The ocean is awash in a swirl of eddies and whirlpools as the moon’s gravitational force takes hold. Then, a few hours later the entire water-borne drama is reversed as the tide comes in and Montgomery Reef disappears below sea level.
“Coral Adventurer was specially built for cruising the rugged Kimberley coast. The two Xplorer tenders were very comfortable, a breeze to get onto, with protection from the sun and a toilet on board- that was a bonus!” Cruise Critic
Another waterfall unique to the Kimberley coast, Horizontal Falls are also a result of the massive tides the Kimberley is renowned for.
Naturalist David Attenborough described the Horizontal Falls as ‘one of the greatest natural wonders of the world.’

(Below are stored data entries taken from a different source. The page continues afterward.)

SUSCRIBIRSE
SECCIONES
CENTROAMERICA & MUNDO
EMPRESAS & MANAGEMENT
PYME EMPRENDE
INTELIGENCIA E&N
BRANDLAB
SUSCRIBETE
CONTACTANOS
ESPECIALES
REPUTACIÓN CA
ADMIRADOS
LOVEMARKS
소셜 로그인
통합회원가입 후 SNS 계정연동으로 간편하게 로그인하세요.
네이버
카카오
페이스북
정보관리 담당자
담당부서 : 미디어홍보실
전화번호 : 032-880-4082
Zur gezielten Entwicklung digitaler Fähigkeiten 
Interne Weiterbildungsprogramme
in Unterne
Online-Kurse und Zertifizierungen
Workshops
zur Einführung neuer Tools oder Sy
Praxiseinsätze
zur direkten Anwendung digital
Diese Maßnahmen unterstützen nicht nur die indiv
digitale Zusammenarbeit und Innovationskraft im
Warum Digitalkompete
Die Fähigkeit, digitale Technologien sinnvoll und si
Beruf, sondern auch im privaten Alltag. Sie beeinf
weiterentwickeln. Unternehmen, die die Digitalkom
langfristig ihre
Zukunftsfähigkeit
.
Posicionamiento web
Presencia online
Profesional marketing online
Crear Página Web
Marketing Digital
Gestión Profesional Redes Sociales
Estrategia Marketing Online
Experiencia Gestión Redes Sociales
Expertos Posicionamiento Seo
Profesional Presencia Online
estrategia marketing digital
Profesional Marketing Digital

The Horizontal Waterfalls are created as the ocean is sucked through a narrow channel squeezing through two headlands of the McLarty Ranges. Water builds up on one side and is forcibly pushed through the bottleneck, creating a rushing horizontal waterfall of swiftly flowing seawater. Riding the rapids on our Zodiac inflatable tenders is one of the highlights of our Kimberley expedition cruises.
“We chose to cruise the Kimberley coast with Coral Expeditions because it is the only way to see this beautiful and unique part of the world. We wanted a small ship that would allow us access to the best areas and a crew that included people with expertise in all aspects of the region. Nothing was too much trouble!” Cruise Critic
Visit Kimberley waterfalls as Coral Expeditions 35th Anniversary Circumnavigation of Australia celebrates the small ship expedition company’s 35th year, takes a pioneering voyage along with Australia’s west coast with Ningaloo & the Bluewater Wonders of Australia’s West and on ten-night Kimberley voyages between Darwin and Broome.
Note: swimming at freshwater swimming holes is subject to safe group size and local conditions.